A friend of the family recently recommended "Living Forward" by Michael Hyatt & Daniel Harkavy in response to a question I had on getting to the next level of performance and intentional living. I can honestly say that it is one of the most helpful books I've read on purposeful living and setting your priorities. I highly recommend it to anyone looking for more clarity in their life and helps you see the bigger picture of your future.
Living Forward outlines writing your "life plan," a short 5-16 page paper on your priorities in life, your reasons for them, and the steps you take to build on them intentionally. They have you regularly review your life plan and make modifications to it each week as you go. Your life plan is hyper-specific to your life and gets very personal; I like to see it as a writing down of your thoughts in an organized fashion.
The first set of questions it asks you is "how do you want to be remembered" and has a category for each group of people in your life (ex. God, spouse, parents, children, friends, etc.). This helps you be more intentional about showing up in those relationships with the end goal in mind.
It then has you write down your major priorities in life, ex. Faith, work, family, friends, health, etc., and has you put those in order. From there, you write what they call your "accounts," which is a more in-depth view of those major priorities and can include specific people or avenues of your life.
It asks you why or purpose statement for this account, you outline your motivations and reasons for having this a priority in your life. The following question is your envisioned future, basically the where do you see yourself in x years, and has you write it as though it were true today, so for a health category. An example for health might go something like "I am always in a state of vibrancy and awareness, I am fully present in every interaction I have with family and friends. I work out regularly to build up my strength and generate energy..."
It's optional, but there's a spot for an inspirational quote (I found most of mine from Proverbs), which helps you build the motivation to work on that account.
It then has you write down your current reality, basically where you are at this point in your life, what you are doing to build that account, and things you might be doing that prevents you from going to where you want to be. Some of the items for the health account might include "I am not staying as focused on my food plan and often have difficulties on the weekend staying committed," it forces you to say the quiet part out loud. It forces you to look at yourself seriously and realistically at the significant areas you failed or are building up.
Once you have your list of current realities for each account, it moves over to specific commitments; the basic idea is you write down a list of obligations you will hold to throughout the weeks/months that will build up that account. For example, in health, it might say something like "be in bed by 9:30 pm every weeknight" and "run a 5k by 10/10/20" this gives you an obtainable goal to work on, and through regular review, you update it with new goals and commitments.

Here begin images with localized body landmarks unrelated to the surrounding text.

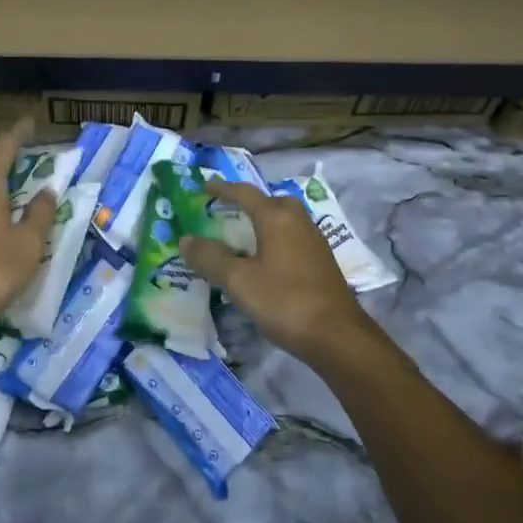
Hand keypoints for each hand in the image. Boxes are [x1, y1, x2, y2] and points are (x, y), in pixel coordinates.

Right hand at [181, 181, 367, 367]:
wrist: (336, 335)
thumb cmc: (283, 300)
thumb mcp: (238, 280)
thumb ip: (210, 257)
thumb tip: (186, 239)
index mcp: (276, 216)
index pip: (244, 193)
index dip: (221, 189)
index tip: (203, 187)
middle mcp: (297, 220)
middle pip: (266, 203)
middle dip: (244, 204)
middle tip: (221, 212)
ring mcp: (313, 240)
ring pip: (280, 221)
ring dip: (259, 223)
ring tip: (238, 236)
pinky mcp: (320, 261)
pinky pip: (289, 238)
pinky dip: (271, 240)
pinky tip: (262, 261)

One of the things I found especially interesting that they highly suggested was to take a full day off to work on your life plan, eight+ hours to write. A whole day is quite a commitment, but the value from it is definitely worth the investment. It has you take your time going through each life account and forces you to be very specific in each area of your life and prevents you from rushing things or from hitting blocks. Typically there are 4-7 priorities in the life plan, and 5-14 accounts within those priorities.
One of the things that drew me back originally was thinking "a life plan, that's a fixed document and my life changes, I don't even know if I will be even in the same industry in the future." But the book takes that into account and has you continually reviewing and updating, so you're not writing your life plan of the future, your writing it of your current future.